Melide, Arzúa

The Beat Goes On

Group 3 — Sarah, Nadia, and Chad

Today was Day Four of the Camino, a majority of the group walked to Arzúa. The walk has become routine at this point, however, waking up early is something we will never get used to. The longer we walk the less we focus on the physical aspect of walking. Blisters are becoming callouses and shoes don’t pinch quite as much. It’s been fascinating the difference in meaning for each pilgrim along the Camino. For some people, it’s done for a sense of accomplishment, for others a spiritual experience, and for a few, simply an interesting way to connect to history. 

Walking Camino Path

We’ve met lots of interesting people, one man has been walking the Camino every single summer for twelve years.
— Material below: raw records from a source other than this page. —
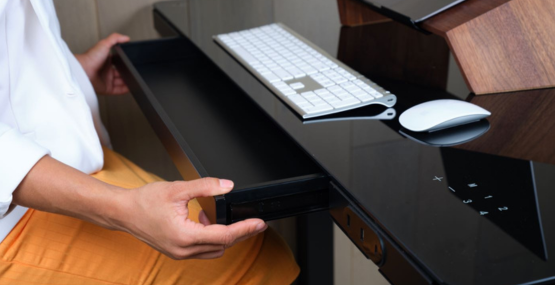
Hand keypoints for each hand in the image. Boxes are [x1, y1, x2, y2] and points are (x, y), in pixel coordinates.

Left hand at [75, 33, 129, 94]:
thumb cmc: (90, 58)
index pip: (118, 61)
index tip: (131, 62)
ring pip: (120, 82)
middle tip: (135, 72)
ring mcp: (106, 80)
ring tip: (135, 80)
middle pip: (120, 73)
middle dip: (128, 73)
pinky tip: (131, 87)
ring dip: (128, 81)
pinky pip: (118, 90)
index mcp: (105, 60)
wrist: (83, 71)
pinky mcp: (106, 88)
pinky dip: (125, 90)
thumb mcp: (104, 43)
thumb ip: (115, 38)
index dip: (124, 62)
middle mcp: (106, 71)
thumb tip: (126, 37)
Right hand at [115, 178, 267, 259]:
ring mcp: (180, 254)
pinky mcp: (177, 252)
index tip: (260, 223)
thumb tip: (228, 186)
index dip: (245, 229)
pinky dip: (211, 238)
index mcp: (185, 236)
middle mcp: (183, 250)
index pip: (224, 236)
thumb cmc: (145, 201)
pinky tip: (208, 223)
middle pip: (223, 245)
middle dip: (241, 234)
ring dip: (225, 237)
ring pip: (214, 250)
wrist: (123, 212)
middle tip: (255, 223)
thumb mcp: (178, 189)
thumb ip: (205, 187)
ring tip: (227, 219)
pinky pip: (203, 250)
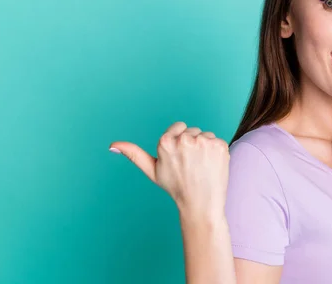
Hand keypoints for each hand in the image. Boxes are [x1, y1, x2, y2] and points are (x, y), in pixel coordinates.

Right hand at [109, 121, 229, 218]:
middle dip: (192, 144)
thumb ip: (134, 154)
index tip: (181, 157)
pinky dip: (216, 152)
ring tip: (201, 166)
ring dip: (205, 148)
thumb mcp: (152, 170)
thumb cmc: (176, 187)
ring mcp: (203, 142)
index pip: (178, 127)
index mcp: (165, 142)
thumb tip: (112, 145)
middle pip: (192, 130)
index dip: (180, 142)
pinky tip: (211, 166)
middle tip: (191, 165)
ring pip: (205, 135)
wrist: (200, 204)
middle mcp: (184, 139)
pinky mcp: (219, 145)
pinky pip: (218, 141)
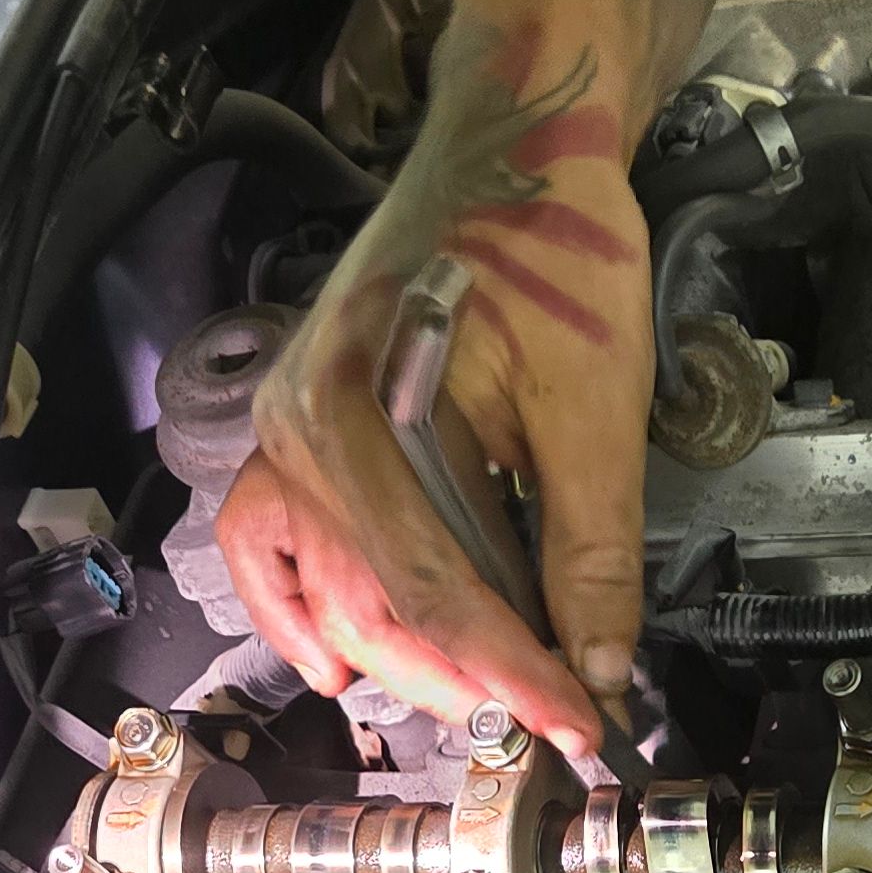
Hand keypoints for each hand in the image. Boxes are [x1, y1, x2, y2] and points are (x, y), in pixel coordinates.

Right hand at [219, 18, 653, 766]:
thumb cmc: (555, 250)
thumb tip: (598, 671)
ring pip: (325, 587)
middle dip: (463, 675)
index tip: (578, 726)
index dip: (512, 673)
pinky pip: (273, 543)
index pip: (435, 588)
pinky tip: (337, 665)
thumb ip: (591, 555)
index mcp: (363, 411)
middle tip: (550, 713)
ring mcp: (291, 426)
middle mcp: (303, 426)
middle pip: (370, 603)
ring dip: (397, 657)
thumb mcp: (593, 412)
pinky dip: (300, 609)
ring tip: (478, 695)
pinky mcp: (306, 426)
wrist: (520, 146)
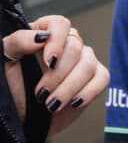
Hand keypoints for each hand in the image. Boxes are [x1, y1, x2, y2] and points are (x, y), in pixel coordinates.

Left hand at [2, 15, 109, 134]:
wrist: (23, 117)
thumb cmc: (11, 87)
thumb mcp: (6, 61)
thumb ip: (18, 42)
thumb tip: (42, 36)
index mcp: (44, 33)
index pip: (60, 24)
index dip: (57, 40)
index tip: (49, 61)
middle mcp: (67, 44)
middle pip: (75, 48)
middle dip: (57, 75)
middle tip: (41, 94)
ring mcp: (84, 60)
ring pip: (88, 65)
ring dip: (69, 88)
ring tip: (51, 104)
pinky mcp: (95, 77)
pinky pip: (103, 78)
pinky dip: (89, 92)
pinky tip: (73, 103)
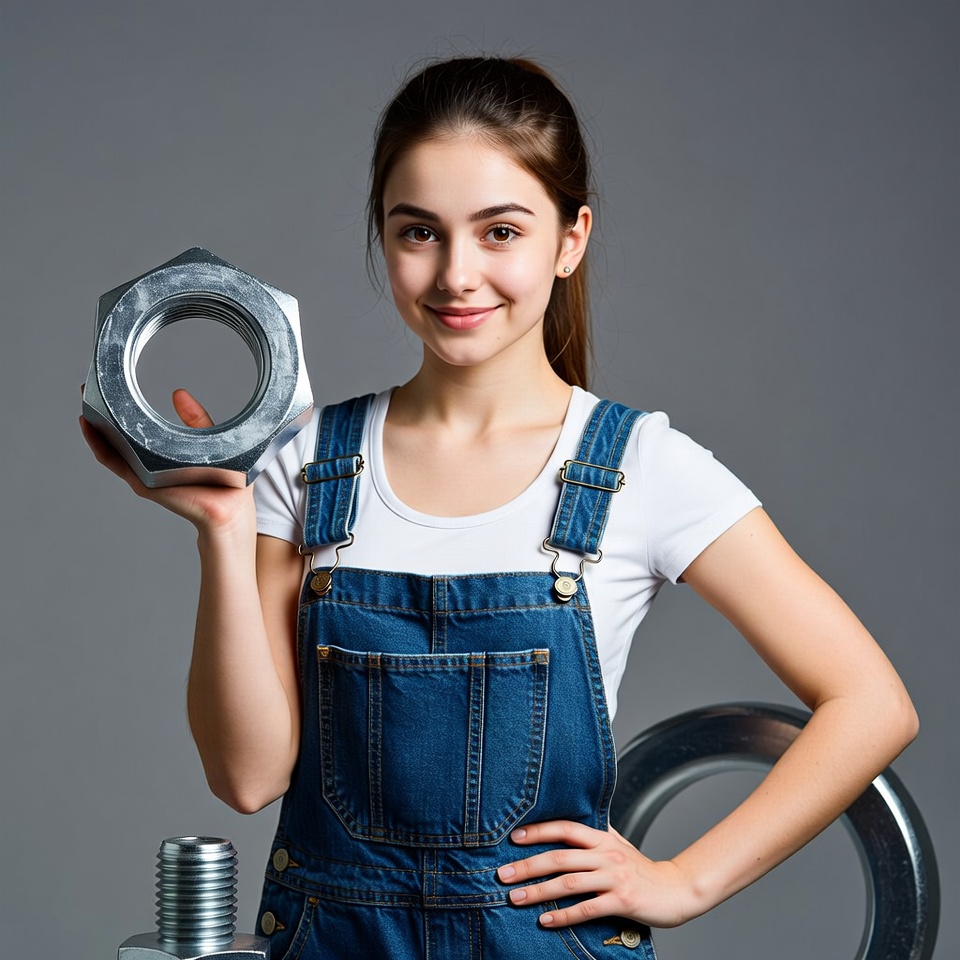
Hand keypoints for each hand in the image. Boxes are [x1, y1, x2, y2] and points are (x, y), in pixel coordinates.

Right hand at [80, 387, 254, 533]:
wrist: (232, 511)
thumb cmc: (225, 481)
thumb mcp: (208, 440)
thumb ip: (195, 418)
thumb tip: (178, 393)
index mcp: (160, 456)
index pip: (131, 434)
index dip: (115, 414)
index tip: (104, 389)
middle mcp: (147, 466)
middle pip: (114, 440)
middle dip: (98, 415)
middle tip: (86, 389)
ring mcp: (143, 476)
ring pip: (109, 450)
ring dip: (94, 428)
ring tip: (84, 404)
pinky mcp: (145, 484)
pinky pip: (117, 464)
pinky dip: (101, 447)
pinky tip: (92, 429)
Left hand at [497, 820, 696, 928]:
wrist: (676, 890)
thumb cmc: (642, 869)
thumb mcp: (619, 844)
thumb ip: (597, 833)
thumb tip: (571, 819)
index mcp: (603, 839)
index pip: (565, 829)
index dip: (539, 831)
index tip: (514, 837)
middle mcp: (606, 855)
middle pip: (560, 857)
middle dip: (527, 865)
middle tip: (502, 874)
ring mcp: (614, 878)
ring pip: (568, 883)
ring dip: (538, 892)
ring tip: (515, 898)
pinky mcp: (622, 902)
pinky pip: (586, 909)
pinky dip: (562, 916)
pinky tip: (545, 920)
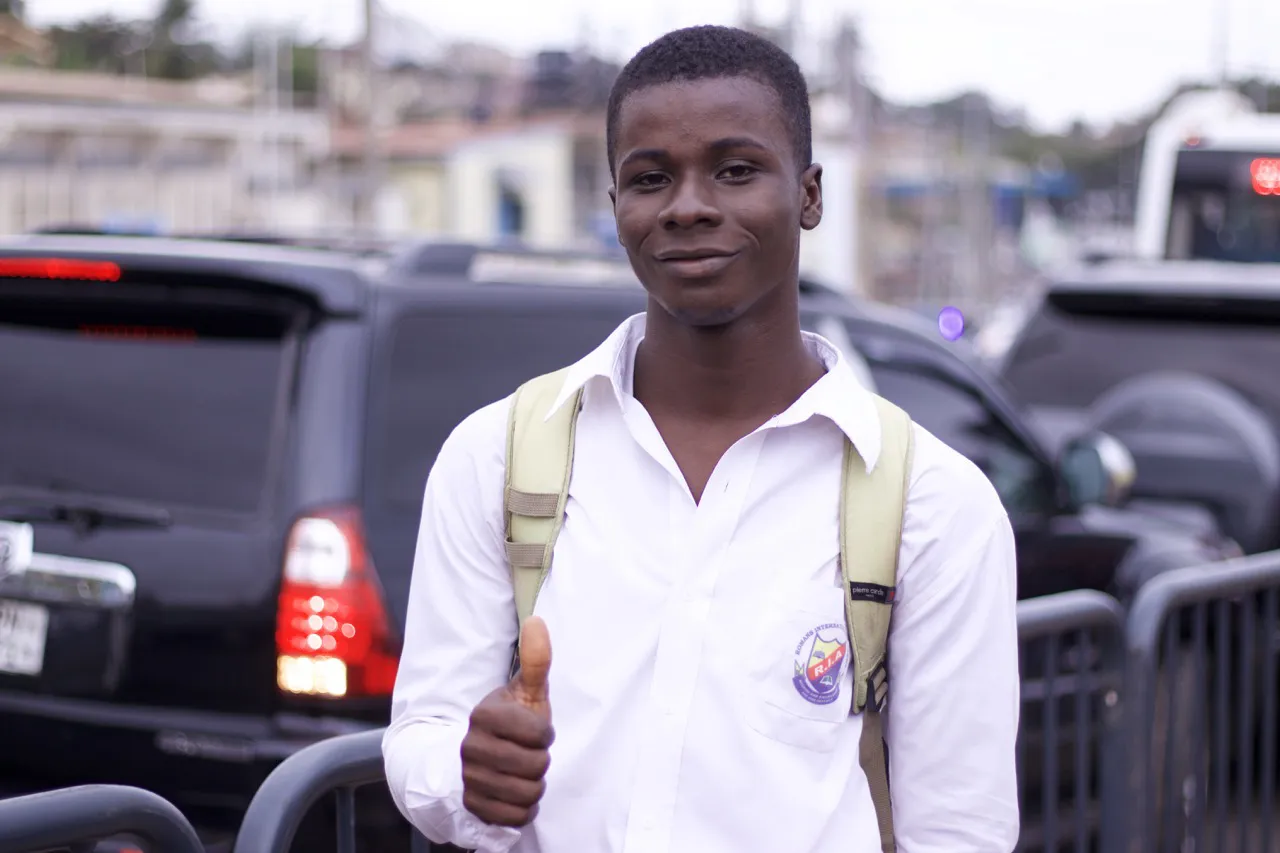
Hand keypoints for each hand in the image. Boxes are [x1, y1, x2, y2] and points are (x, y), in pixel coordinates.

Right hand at [461, 615, 553, 826]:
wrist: (471, 759)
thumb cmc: (509, 721)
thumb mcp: (524, 691)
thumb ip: (536, 661)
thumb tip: (538, 620)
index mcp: (484, 715)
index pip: (538, 732)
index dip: (544, 732)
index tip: (534, 729)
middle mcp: (471, 747)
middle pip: (536, 765)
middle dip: (539, 760)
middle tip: (526, 752)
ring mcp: (469, 779)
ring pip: (528, 792)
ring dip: (532, 784)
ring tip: (520, 771)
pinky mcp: (472, 807)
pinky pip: (517, 816)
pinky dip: (523, 808)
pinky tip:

We met another group from Ireland. And although we didn’t speak too for long, each time we caught up with them at a cafe they would wave at us (once we even got a bow). It’s interesting how everyone has their own story but ends up walking the same path.

Two women flying a kite

On the other hand, for some of us, the Camino has  taken a totally different form. One of our classmates compared it to Willy Wonka’s Chocolate Factory, as every other day it seems people are dropping off the path and onto what has been deemed the “Cripple Bus.” For those of us who were injured after the first two intense hikes, or anytime after that, we have been busing to the next town.

Parked Buses

This is a totally different way to meet pilgrims as you pile on a bus filled with other people with hiking bags, and taped/bandaged limbs looking a little disgruntled about the situation. Nevertheless, we remain in high spirits, because although the bus is a different journey, it’s still something new and is taking us further from the start and closer to our destination in Santiago. We can’t wait to finally reach the city and a journey’s end.